Ravenala teve a ideia de fazer uma vistoria nas coisas de Fernão. Não queria nenhum dos seus pertences, apenas colher mais fragmentos de uma história da qual fizera parte, por algum tempo. Conhecera o pai dele,  um artesão pernambucano que viera morar no Rio de Janeiro. A mãe, uma vedete nascida em Minas e banida pela família, quando abraçou  a arte de representar.  Era tudo que sabia de Fernão.
Recolheu na portaria as correspondências e se dirigiu ao apartamento. Abriu o guarda-roupas, criados, e vasculhou gavetas. Leu o diário de Vannini; olhou álbuns  e viu cartas não postadas com o endereço de  Vannini Potiguará Saboia Capelo; rua Claude Monet, Paris; viu ainda poemas, poesias, recortes retorcidos, e embolados como rascunhos, jogados na lixeira. Desembrulhou, cuidadosamente, alguns deles. Tentou juntar pedaços, mas não conseguiu nada além de frase soltas, e parte de poemas incompletos.
Sobre uma pequena mesa da sala, o telefone repica.
— Quem?
— Potiguará...
— Não entendi!
O interlocutor se refez, e perguntou pausadamente:
— Q u e  m...   e s tá...   a í?...
— Ravenala.
—  Sou Galdino. Galdino Potiguará, o pai de Vannini. Você é a faxineira?
— Sim! Sou a faxineira.
— Há notícia de sobreviventes no acidente aéreo?
— Não há notícia de sobreviventes. Só mortos e desaparecidos. O Senhor Deus reconforte a alma daqueles que perderam parentes naquele voo.

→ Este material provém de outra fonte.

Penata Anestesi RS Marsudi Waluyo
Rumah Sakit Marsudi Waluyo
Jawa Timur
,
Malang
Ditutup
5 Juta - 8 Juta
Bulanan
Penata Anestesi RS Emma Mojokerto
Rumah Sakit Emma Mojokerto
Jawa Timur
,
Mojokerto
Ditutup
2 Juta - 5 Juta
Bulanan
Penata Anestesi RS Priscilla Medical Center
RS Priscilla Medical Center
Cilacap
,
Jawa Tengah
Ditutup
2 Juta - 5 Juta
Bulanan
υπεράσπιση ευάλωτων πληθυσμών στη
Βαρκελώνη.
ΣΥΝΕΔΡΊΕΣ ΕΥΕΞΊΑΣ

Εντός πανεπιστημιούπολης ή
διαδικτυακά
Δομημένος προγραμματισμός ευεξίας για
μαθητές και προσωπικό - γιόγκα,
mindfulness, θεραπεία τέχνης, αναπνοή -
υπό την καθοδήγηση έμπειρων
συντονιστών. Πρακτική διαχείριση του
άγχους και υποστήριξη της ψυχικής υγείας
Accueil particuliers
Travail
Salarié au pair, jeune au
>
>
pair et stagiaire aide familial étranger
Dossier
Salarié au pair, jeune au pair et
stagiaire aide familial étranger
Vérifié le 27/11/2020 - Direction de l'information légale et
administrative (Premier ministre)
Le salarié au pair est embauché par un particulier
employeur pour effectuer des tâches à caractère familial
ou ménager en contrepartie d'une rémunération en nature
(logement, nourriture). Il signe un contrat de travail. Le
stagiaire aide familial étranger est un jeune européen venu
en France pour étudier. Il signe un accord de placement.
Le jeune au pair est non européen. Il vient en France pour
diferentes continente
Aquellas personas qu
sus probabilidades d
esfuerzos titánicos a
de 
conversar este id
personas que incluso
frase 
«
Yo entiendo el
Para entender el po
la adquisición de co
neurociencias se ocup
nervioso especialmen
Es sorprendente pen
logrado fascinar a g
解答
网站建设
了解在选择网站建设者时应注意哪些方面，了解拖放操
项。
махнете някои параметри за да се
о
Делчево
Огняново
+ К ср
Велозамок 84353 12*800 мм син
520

Deixou a  chave na portaria e afastou-se.
Meio viúva, meio solteira, estacionou o veículo numa rua que deságua na avenida Nossa Senhora de Copacabana. Desceu descalça e caminhou na areia, deixando o rastro desalinhado  de suas pegadas. A linha ondulada das águas, brilhava esbranquiçada no fluxo e refluxo da maré. Teve medo. Pareceu-lhe ouvir gritos de náufragos pedindo socorro. 
Recordações do acidente na plataforma do metrô  trouxeram-lhe à mente as palavras de Fernão: Eu tropeço, tu me pegas; tu escorregas, eu te seguro pelo braço.  Era a lembrança mais reconfortante, e também a mais carinhosa que guardava do marido.  
O sol pendia. Pombos catavam migalhas de alimentos deixados pelos banhistas na praia. A luz do sol fraquejava.  Era hora de voltar pra casa.

***
Adalberto Lima, últimos capítulos de "Estrela que o vento soprou."